Why is Joe Tsai regurgitating Chinese intelligence propaganda?

Joe Tsai is the Canadian-Taiwanese owner of the Brooklyn Nets. He is a successful businessman, an eloquent speaker, and by all accounts a good man. But I am confused as to why he is regurgitating Chinese Ministry of State Security propaganda.

After all, Tsai’s letter attacking Houston Rockets general manager Daryl Morey’s defense of Hong Kong protesters is truly nuts (as, incidentally, is Rockets’ owner Tilman Fertitta’s bending of the knee to Beijing).

Tsai’s letter really does read like it was written by a Chinese MSS senior operations officer.

Tsai begins by lamenting Morey’s “politically charged and grossly misunderstood” defense of freedom in Hong Kong. Absurdly, Tsai then immediately contradicts his attack on Morey by defending freedom as an American value. Even more absurdly, Tsai then flips his trajectory once again, annihilating his own narrative by observing that “The problem is, there are certain topics that are third-rail issues in certain countries, societies and communities.” So we are for free speech, except when we’re against it, except when it involves speaking out against the Chinese communists. If you speak against the party, prepare to face the barrel of a gun.

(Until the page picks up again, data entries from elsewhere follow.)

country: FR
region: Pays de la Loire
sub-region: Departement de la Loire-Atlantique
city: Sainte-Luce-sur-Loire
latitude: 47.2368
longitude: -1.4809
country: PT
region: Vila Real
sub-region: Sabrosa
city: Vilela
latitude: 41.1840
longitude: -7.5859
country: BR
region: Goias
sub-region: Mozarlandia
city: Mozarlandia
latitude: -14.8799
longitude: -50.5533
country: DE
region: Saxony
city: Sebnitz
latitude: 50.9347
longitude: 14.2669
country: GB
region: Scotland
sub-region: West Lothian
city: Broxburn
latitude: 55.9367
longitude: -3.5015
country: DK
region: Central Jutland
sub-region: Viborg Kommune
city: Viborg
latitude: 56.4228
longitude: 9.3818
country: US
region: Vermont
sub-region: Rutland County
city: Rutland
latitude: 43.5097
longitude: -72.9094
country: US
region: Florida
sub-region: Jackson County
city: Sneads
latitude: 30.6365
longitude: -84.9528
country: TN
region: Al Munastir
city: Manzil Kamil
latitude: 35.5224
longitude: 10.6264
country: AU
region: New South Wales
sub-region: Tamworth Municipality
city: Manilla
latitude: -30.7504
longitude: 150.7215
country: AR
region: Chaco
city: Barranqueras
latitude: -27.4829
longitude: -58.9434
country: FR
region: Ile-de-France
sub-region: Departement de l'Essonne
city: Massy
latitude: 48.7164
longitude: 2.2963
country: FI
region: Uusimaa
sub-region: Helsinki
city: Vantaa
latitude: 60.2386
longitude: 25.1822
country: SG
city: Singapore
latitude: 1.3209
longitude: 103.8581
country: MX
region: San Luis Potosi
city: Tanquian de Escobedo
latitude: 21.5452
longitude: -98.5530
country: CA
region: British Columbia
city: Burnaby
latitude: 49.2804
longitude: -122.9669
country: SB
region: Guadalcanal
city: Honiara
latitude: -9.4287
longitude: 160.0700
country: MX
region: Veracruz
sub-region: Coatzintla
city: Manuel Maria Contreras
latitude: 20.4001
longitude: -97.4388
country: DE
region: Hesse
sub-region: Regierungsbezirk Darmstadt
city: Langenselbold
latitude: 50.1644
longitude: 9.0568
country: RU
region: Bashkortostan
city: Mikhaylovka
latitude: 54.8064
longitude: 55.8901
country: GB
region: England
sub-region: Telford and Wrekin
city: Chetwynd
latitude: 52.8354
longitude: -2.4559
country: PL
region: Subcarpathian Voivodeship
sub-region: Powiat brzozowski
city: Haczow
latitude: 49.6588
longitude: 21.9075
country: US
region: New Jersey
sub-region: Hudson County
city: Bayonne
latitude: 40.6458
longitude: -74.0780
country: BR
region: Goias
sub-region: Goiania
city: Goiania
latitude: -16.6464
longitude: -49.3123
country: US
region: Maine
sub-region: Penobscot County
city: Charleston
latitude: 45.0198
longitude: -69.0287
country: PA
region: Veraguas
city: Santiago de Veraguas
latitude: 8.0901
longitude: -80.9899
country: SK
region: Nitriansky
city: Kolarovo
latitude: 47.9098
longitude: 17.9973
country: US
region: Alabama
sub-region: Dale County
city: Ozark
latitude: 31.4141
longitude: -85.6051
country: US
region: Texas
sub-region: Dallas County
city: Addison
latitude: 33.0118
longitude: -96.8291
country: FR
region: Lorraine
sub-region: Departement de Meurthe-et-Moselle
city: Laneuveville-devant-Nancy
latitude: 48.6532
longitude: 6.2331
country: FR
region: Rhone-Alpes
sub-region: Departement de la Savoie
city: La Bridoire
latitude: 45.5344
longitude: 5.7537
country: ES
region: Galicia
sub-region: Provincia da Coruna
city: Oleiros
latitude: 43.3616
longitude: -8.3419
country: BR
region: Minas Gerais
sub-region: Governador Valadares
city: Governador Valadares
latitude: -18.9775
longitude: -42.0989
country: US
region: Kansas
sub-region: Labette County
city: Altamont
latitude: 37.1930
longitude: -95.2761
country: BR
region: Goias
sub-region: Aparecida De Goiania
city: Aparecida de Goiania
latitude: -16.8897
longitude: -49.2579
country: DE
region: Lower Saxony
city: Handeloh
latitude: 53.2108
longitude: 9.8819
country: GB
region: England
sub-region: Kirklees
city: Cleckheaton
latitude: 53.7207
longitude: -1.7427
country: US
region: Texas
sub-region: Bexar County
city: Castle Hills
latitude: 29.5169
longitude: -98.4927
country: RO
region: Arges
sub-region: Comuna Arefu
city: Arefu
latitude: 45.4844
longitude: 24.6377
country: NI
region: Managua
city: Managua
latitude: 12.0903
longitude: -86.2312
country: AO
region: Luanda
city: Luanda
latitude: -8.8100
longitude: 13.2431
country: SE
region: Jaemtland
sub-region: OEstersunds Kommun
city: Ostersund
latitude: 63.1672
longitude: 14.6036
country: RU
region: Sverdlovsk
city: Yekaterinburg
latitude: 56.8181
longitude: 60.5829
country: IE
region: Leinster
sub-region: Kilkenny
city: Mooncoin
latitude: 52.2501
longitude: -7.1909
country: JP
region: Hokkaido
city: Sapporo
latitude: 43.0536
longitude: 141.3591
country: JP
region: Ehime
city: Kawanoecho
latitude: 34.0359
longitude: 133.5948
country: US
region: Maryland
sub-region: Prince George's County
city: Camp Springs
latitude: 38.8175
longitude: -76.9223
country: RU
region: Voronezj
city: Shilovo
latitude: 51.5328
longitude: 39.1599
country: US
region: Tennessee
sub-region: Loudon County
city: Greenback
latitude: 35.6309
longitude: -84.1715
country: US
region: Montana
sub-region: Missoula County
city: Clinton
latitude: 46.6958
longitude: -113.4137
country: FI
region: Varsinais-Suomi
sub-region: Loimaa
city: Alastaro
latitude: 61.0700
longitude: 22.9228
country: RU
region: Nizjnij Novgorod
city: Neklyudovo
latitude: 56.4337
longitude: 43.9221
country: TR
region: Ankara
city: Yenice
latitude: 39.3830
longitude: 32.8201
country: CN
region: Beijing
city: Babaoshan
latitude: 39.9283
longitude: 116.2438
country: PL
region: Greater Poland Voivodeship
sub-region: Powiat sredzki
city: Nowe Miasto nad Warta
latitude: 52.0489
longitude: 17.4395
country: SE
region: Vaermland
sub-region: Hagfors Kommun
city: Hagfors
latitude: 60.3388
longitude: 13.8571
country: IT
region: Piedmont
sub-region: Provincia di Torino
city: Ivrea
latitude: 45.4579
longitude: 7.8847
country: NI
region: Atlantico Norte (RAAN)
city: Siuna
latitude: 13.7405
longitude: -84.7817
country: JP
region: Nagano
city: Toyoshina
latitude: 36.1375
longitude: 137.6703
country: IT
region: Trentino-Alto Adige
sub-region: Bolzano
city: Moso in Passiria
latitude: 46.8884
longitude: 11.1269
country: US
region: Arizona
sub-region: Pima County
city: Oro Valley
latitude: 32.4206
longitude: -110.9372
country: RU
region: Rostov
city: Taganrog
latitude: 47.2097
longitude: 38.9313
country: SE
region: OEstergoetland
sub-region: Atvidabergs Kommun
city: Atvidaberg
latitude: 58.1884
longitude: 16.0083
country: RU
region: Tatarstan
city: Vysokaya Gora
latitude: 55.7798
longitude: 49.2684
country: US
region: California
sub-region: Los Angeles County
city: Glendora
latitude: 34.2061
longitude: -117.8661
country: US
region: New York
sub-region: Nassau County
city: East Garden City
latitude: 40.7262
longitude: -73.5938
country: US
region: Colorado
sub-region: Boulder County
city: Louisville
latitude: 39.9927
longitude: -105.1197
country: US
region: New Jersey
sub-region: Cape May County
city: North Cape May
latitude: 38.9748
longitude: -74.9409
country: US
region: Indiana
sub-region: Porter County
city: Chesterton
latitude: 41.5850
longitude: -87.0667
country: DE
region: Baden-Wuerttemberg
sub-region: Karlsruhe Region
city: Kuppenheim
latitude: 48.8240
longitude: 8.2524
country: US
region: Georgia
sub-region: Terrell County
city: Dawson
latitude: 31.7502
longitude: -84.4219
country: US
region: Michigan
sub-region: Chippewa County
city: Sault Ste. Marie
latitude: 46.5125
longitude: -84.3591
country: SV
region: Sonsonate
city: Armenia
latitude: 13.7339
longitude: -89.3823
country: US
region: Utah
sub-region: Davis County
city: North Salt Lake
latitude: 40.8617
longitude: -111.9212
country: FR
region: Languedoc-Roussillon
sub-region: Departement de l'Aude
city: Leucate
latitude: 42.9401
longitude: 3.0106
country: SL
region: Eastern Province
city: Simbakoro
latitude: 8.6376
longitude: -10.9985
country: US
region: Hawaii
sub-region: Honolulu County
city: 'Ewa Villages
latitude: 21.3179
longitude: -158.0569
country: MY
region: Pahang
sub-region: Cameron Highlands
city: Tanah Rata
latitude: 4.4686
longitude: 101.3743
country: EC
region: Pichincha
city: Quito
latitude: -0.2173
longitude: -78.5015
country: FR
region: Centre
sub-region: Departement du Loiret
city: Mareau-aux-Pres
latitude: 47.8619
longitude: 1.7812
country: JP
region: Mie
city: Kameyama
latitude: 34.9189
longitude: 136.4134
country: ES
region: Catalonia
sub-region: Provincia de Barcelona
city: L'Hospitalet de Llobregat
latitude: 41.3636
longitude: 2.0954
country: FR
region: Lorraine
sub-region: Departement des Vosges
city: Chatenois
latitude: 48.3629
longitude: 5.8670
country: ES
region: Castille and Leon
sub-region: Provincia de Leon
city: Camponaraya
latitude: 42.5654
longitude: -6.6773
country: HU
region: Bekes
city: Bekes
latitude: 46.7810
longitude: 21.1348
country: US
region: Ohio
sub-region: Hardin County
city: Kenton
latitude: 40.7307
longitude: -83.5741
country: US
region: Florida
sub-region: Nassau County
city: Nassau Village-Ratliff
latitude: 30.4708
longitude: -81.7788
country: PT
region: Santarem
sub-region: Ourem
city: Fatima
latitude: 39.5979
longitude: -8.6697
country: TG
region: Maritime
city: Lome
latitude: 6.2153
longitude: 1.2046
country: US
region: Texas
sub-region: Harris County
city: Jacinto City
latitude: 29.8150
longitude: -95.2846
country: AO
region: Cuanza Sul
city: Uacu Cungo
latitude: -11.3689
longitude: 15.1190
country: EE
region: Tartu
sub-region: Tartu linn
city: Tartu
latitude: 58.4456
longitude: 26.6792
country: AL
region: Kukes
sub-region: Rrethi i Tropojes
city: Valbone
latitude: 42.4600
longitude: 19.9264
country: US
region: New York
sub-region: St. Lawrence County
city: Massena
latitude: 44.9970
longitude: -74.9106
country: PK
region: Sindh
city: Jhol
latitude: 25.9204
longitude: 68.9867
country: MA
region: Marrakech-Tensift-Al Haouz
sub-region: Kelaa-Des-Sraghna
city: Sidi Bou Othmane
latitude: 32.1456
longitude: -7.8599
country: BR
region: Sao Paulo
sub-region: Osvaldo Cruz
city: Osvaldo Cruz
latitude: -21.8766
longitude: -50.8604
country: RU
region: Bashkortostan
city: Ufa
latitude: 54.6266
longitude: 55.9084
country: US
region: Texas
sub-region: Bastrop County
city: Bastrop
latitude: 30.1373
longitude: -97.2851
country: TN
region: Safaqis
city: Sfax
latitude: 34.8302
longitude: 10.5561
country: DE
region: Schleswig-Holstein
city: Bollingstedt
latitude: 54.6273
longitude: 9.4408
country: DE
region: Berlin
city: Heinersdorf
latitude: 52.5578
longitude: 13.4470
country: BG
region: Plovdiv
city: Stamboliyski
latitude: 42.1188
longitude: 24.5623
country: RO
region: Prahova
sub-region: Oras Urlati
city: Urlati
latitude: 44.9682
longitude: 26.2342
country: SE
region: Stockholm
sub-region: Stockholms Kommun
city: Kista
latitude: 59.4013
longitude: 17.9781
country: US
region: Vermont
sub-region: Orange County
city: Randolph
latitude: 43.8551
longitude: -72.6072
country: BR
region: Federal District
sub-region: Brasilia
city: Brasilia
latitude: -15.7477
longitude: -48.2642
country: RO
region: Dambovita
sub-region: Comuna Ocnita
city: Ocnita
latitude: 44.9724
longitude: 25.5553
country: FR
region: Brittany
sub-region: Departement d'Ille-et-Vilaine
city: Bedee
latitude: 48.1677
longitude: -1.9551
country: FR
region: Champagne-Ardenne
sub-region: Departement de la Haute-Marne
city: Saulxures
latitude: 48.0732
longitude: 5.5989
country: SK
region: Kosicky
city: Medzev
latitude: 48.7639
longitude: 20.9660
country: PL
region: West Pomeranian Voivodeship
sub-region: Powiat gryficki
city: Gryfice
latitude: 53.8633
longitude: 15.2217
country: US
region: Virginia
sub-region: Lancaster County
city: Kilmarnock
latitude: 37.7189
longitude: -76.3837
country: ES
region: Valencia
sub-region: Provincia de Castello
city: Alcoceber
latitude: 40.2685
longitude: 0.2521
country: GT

Tsai clarifies things for us: Truth and honor are found in the loyal support of the party. Chinese “citizens stand united when it comes to the territorial integrity of China and the country’s sovereignty over her homeland.” Tsai continues, “This issue is non-negotiable.” To be fair to Tsai, he is not alone in the NBA. Normally woke Warriors coach, Steve Kerr joined the Communist band wagon on Monday night, explaining that he can’t comment on the oppression of Hongkongers, although that oppression is in patent breach of Chinese treaty commitments under the 1984 Sino-British declaration. Why no comment? Because Hong Kong’s situation, Kerr says, is “bizarre.”

So is most reality television. But we do not bow to Jersey Shore, do we?

That absurdity speaks to something. Tsai and Kerr’s rhetoric aside, the truth is clear and sustained. And terribly pathetic. What we’re seeing here is the NBA’s word-perfect submission to Chinese propaganda,

But the real truth, that bound to facts is also clear. Just as Tsai cites the Opium Wars to explain why Hong Kong’s struggle for freedom is actually a Western imperialist plot, the NBA’s lament against free speech is a desperate wail for cash at the cost of morality. This is the reason China is eliminating Hongkongers’ civil rights and imprisoning millions of Muslims in reeducation camps in Xinjiang. Because the benefit of the party outweighs the rights of the few and the many.